WASHINGTON – Members of the Federal Reserve's interest rate-setting panel believed the Sept. 11 attacks dealt a blow to an already struggling U.S. economy, minutes of their Oct. 2 meeting released Thursday showed.
But the Fed policymakers still thought a "relatively mild and short contraction" in economic activity, followed by a recovery next year, was the most likely outcome.
"The economy appeared to have been growing very little, if at all, prior to the terrorist attacks, and the dislocations arising from the latter seemed to have induced a downturn in overall economic activity," the minutes said.
At the meeting, the Federal Open Market Committee voted 10-0 to cut short-term interest rates by a half-percentage point, its second such reduction since the attacks. The FOMC moved again Tuesday, cutting rates another half-percentage point to 2.0 percent.
In the minutes, the FOMC members said the attacks had produced "a marked increase in uncertainty and anxiety among contacts in the business sector." The members also saw as a "major question" the extent to which the attacks would weigh on consumer spending.
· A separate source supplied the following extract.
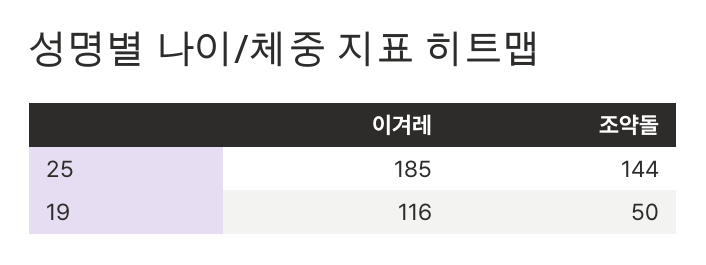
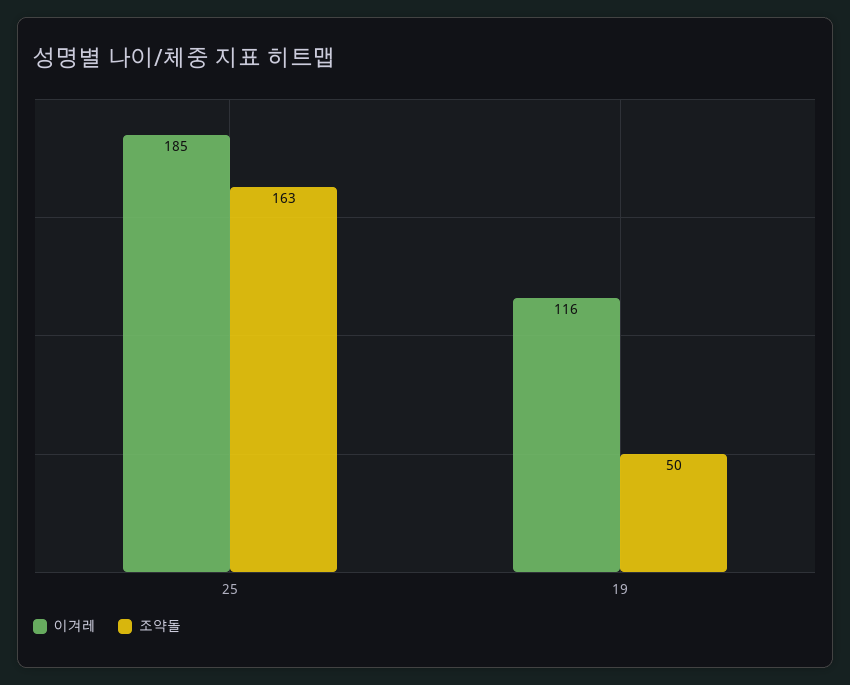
조약돌, 25: 144 -> 163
In deciding to give a hefty half-point dose of interest rate medicine, the Fed members believed inflation posed little risk and dangers to the economy remained tilted toward weakness.
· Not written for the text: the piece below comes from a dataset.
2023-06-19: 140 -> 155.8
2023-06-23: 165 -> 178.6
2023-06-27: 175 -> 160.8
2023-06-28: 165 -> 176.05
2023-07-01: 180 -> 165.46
"While monetary policy had already been eased substantially this year, the increased evidence of a faltering economy and the decidedly downside risks in the outlook called for a further move at this meeting," the minutes said.
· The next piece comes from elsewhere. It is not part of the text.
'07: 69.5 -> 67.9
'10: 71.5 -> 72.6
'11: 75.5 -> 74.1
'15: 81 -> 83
Still, even with short-term rates then at the lowest level since the early 60s, policymakers said they were not "unusually accommodative" when compared with rates in previous economic downturns.
Besides, the FOMC members also believed policy was flexible enough that it could be reversed "in a timely manner" should past rate reductions and a boost from federal tax cuts start the economy growing along an inflationary path.